Но тут им наперерез вылетел нонконформист Игорь, раскачивавшийся, как яблоня в бурю. Руки его были по-прежнему в карманах, и весь он был покрыт крупными каплями воды — лицо, очки, блестящая кожаная куртка.
— Не пришла еще? — уткнулся в Трешнева. — Звони ей, спроси, почему она не идет! Скажи, что я ее очень жду.
— Сейчас, Игорь, позвоню. — Трешнев расторопно полез за своим мобильником, одновременно отряхиваясь от капель, перенесенных на него странным влюбленным. — Ты что, в слезах?!

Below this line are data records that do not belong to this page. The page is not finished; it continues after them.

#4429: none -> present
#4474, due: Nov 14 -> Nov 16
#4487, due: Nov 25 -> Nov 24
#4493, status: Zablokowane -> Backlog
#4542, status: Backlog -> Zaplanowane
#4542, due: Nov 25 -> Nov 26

— Можно сказать и так. Вышел на улицу — думал встретить там Инессу на подходе. И попал под ливень.
— Ну, сушись пока. — Трешнев отвел телефон от уха. — Нет. Не отвечает. Молчит наша Инесса.
Игорь исчез, как не было, а они продолжили движение к Стахнову и Клюшникову.

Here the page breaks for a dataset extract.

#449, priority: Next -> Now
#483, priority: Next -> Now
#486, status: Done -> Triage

— Ну что, Андрюша? — безысходно произнес трижды академик. — Как не жить в печали? Учредители будто никогда не читали афористических слов Михаила Евграфыча как раз в «Губернских очерках», что водка, наряду со сном, есть истинный друг человечества. Спальные места на фуршетах пока не предусмотрены, а притом даже вина уже нет! Без вина виноватые.
— Ты заметил, Андрей, что здесь всегда так? — подхватил седой красавец Аркадий. — Помнишь, как во время «белкинского» фуршета на Масленицу вначале подали блины, а потом, часа через полтора, красную икру?
— Садизм! — сокрушенно свесил голову на грудь Стахнов. — А фуршет Юрьмихалыча? Издевательство над товарищами по горячему цеху! Соорудить стол только для своих и даже не для всех своих! Такого и члены ленинского Политбюро себе не позволяли, не говоря о самом Владимире Ильиче! Ладно, нас с Аркадием не позвал, но не пригласить Лешу Бутырко, своего верного Личарду, не позвать его красавицу жену Катю! Какое-то заколдованное место…
— Надо бы сказать Жене, чтобы попросил соседей освятить атриум еще раз, как месте злачне, месте светле… — раздумчиво проговорил Аркадий.
— Ты еще скажи: покойне!.. — возразил Стахнов. — Просто забурел Юрьмихалыч, заболел литературным вождизмом и поэтическим мессианством, вот и стал разрушать принцип демократического централизма… Забыл горькую чашу диссидентства, отринул память о черством хлебе эмиграции… А ведь еще совсем недавно по-братски делили единственный кебаб в шашлычной у Никитских ворот… Эх, пойдем, Аркаша, пока бары еще не закрылись…
— Спокуха, ребята! — Трешнев обернулся к Ксении. — У нас с собой было! Ну, что, Ксения Витальевна, пожертвуешь коллегам свою киевскую злодейку с наклейкой?
Ну, стратег!
— Уже бегу! — с некоторой иронией отозвалась Ксения и устремилась — что делать! — в гардероб.
Едва спустившись вниз, Ксения почувствовала, что запах украинской колбасы растекся по всему нижнему этажу. Такой, что находящиеся здесь по своим нуждам несколько участников церемонии невольно оглядывались в поисках источника чревораздирающего благовония. Даром что только с фуршета.
Невинно глядя на пожилую служительницу, Ксения протянула ей номерок, получив взамен сумку с Сашкиной передачей.